Cameron Winklevoss, the co-founder of Gemini, has issued a public letter to Barry Silbert, the founder of the Digital Currency Group (DCG) concerning Gemini Earn, a lending and borrowing crypto platform, and Genesis which provided the lending and borrowing service.
Winklevoss said Earn is owed $900 million which belongs to teachers, policemen, and other ordinary investors.
It is now six weeks since Genesis halted withdrawals, and Silbert has still refused to meet to resolve the situation, Winklevoss said.
Winklevoss further held Silbert himself accountable as he claimed DCG owes Genesis, its subsidiary, $1.6 billion.
These funds were used to “fuel greedy share buybacks, illiquid venture investments, and kamikaze Grayscale NAV trades that ballooned the fee generating AUM of your Trust,” Winklevoss said.
“DCG did not borrow $1.675 billion from Genesis,” Silbert said. “DCG has never missed an interest payment to Genesis and is current on all loans outstanding; next loan maturity is May 2023
DCG delivered to Genesis and your advisors a proposal on December 29th and has not received any response.”
“How does DCG owe Genesis $1.675 billion if it didn’t borrow the money? Oh right, that promissory note,” was Winklevoss’ reply. “Will you, or will you not, commit to solving this by January 8th in a manner that treats the $1.1 billion promissory note as $1.1 billion?”
Silbert did not respond as of writing with this being the first public confrontation of these two class of 2013 cryptonians.
The tone moreover considering the sum in question is somewhat surprising as both Silbert and Winklevoss are thought to be worth far more than $1 billion.

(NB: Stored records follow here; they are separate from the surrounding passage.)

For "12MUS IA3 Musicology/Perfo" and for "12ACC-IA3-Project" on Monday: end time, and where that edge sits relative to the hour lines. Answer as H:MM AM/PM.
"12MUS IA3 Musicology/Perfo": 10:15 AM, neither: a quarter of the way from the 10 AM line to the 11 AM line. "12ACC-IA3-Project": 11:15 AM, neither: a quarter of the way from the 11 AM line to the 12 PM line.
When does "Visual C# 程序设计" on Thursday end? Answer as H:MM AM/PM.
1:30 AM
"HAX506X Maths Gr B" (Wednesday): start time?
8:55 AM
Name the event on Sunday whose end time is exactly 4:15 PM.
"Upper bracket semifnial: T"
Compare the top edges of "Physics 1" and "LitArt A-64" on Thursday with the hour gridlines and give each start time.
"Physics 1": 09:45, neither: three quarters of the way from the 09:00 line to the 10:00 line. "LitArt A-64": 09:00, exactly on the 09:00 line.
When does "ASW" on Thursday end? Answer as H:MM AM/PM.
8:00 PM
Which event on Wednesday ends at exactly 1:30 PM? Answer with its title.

Yet the matter has still not been resolved since November, with Winklevoss accusing Silbert of spending his time more on trying to firewall DCG from Genesis, than on resolving the matter.
Silbert however has until May to pay that promissory note, but the Winklevoss appear to be losing their patience.
One way to pay the funds quicker would be to sell Grayscale shares, 10% of which is owned by DCG.
The Grayscale Bitcoin Trust (GBTC) however is trading at a 50% discount to the global bitcoin price, or at about $9,000 rather than $17,000.
Such shares therefore would be sold at a significant loss, which may potentially explain the delay despite what may appear like small sums.